_EXTRAIT FOURNI_
Éviter une nouvelle guerre du Rif

 

Le sûr est que nul ne peut douter de l’importance et du caractère stratégique des intérêts de la France et de l’Europe au Maroc; aussi, ce qui s’y passe aujourd’hui, comme hier, ne saurait les laisser indifférents.

Pour cela, le nouveau président français a eu raison de faire du royaume sa première destination étrangère. Et cela n’a pas manqué de rappeler le ballet diplomatique qui a suivi ce qu’on a appelé révolution tunisienne; les chancelleries occidentales allant à Tunis s’assurer que rien n’y changerait pour leurs intérêts.

Pourtant, tout devait changer, à commencer par la nécessaire libre circulation humaine. C’est parce qu’on ne l’a pas voulu de part et d’autre, que cela a donné lieu aux événements regrettables qui ont secoué et secouent encore le pays. Cela tient au fait que, malgré la révolution réelle au niveau de la mentalité populaire, celle des élites est restée à l’antique, manifestée par des lois obsolètes de la dictature auxquelles on tient comme à la prunelle des yeux.

C’est exactement pareil au Maroc où le subterfuge de la nouvelle constitution, qui est venu désamorcer la première grave crise du royaume, a épuisé ses effets en demeurant lettre morte, comme en Tunisie, ce qui a exacerbé et exacerbe la défiance populaire. C’est ce qu’on voit aujourd’hui au Maroc. Ce sera le cas également demain dans les deux pays si rien n’y change concrètement.

La situation des deux pays est similaire et les intérêts de la France et de l’Europe y sont identiques, avec juste une mainmise française bien plus grande au Maroc, ayant perdu la main en Tunisie face à la lex americana, la Tunisie étant aujourd’hui à la mode yankee.

Doit-on rappeler enfin les énormes intérêts français et européens au Maroc ? Si jamais la monarchie vacille au royaume, n’est-ce pas de tels intérêts qui le seront en premier? 

Il faut donc se rendre à l’évidence que ce qui se passe au Maghreb, aujourd’hui les événements du Rif au Maroc, hier ceux du sud tunisien, Ben-Guerdane et El-Kamour, n’interpelle pas que la monarchie ou Carthage, mais aussi et surtout la France et l’Europe. Car en un monde globalisé, s’il importe toujours d’agir localement, il ne faut pas moins penser l’action globalement pour qu’elle soit la plus pertinente.

C’est dans le cadre de l’appartenance du Maroc et de la Tunisie à la sphère d’influence occidentale qu’il faut désormais concevoir leurs rapports dans le cadre du nouvel équilibre mondial à inventer afin de remplacer l’actuel désordre qui ne peut plus durer.

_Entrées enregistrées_
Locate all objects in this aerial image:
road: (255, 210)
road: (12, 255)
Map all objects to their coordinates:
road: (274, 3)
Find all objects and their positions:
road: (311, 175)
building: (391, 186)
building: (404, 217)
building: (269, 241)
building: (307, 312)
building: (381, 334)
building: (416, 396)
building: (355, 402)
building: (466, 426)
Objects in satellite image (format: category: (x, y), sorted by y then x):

_CONSIGNE 1_
Les affirmations suivantes concordent-elles avec l'extrait sur la guerre du Rif ? Répondez par oui ou par non à chacune, en citant mot pour mot le passage décisif. (a) Le nouveau président français a choisi le Maroc pour son premier déplacement à l'étranger. (b) La mainmise française est plus forte en Tunisie qu'au Maroc. (c) La nouvelle constitution marocaine a été concrètement appliquée.
_CONSIGNE 2_
Poursuivez l'extrait sur la guerre du Rif après sa dernière phrase.

_VOTRE RÉPONSE 1_
(a) Oui : « le nouveau président français a eu raison de faire du royaume sa première destination étrangère ».
(b) Non : « avec juste une mainmise française bien plus grande au Maroc, ayant perdu la main en Tunisie face à la lex americana ».
(c) Non : « a épuisé ses effets en demeurant lettre morte ».

_VOTRE RÉPONSE 2_
Un nouveau monde est en gestation dans lequel tout milite pour que le Maghreb, du moins le Maroc et la Tunisie, cessent de ne relever que des faux-semblants actuels : ce faux partenariat, même s’il est pompeusement qualifié de stratégique.

Le Maroc comme la Tunisie font partie informellement de l’Europe, sans avoir les droits inhérents à la qualité de membres. On ne peut plus se dérober au devoir de formaliser un tel état de dépendance et manifester les droits de ces pays par des actes immédiats et concrets, telle l’ouverture des frontières aux humains.

Pour cela, un moyen fiable existe, respectueux des réquisits sécuritaires actuels : c’est le visa biométrique de circulation. On verra, en en faisant usage, si la situation ne sera pas sérieusement assainie au sud de la Méditerranée, en aidant à sortir les populations de la désespérance actuelle et du pur bluff d’État de droit qui ne saurait être sérieux que s’il est articulé à un système de droit avéré, celui de l’Europe.

C’est cela qui revitalisera, dans le même temps, l’idée européenne actuellement en crise en la refondant sur des bases solides, celles de la prise en compte des intérêts légitimes des pays du sud de la Méditerranée, leurs citoyens et nos leurs élites.

Terminons en disant que le plus grand penseur occidental avait déjà noté l’appartenance à l’Europe de l’Afrique du Nord. Et c’est le défi de demain à relever aujourd’hui aussi bien par les élites du sud, que celles du nord de la Méditerranée premières concernées. Aura-t-on donc assez de sagesse pour le faire et surtout quand ? Toute la question est là, car c’est le fatal sens de l’histoire selon Hegel !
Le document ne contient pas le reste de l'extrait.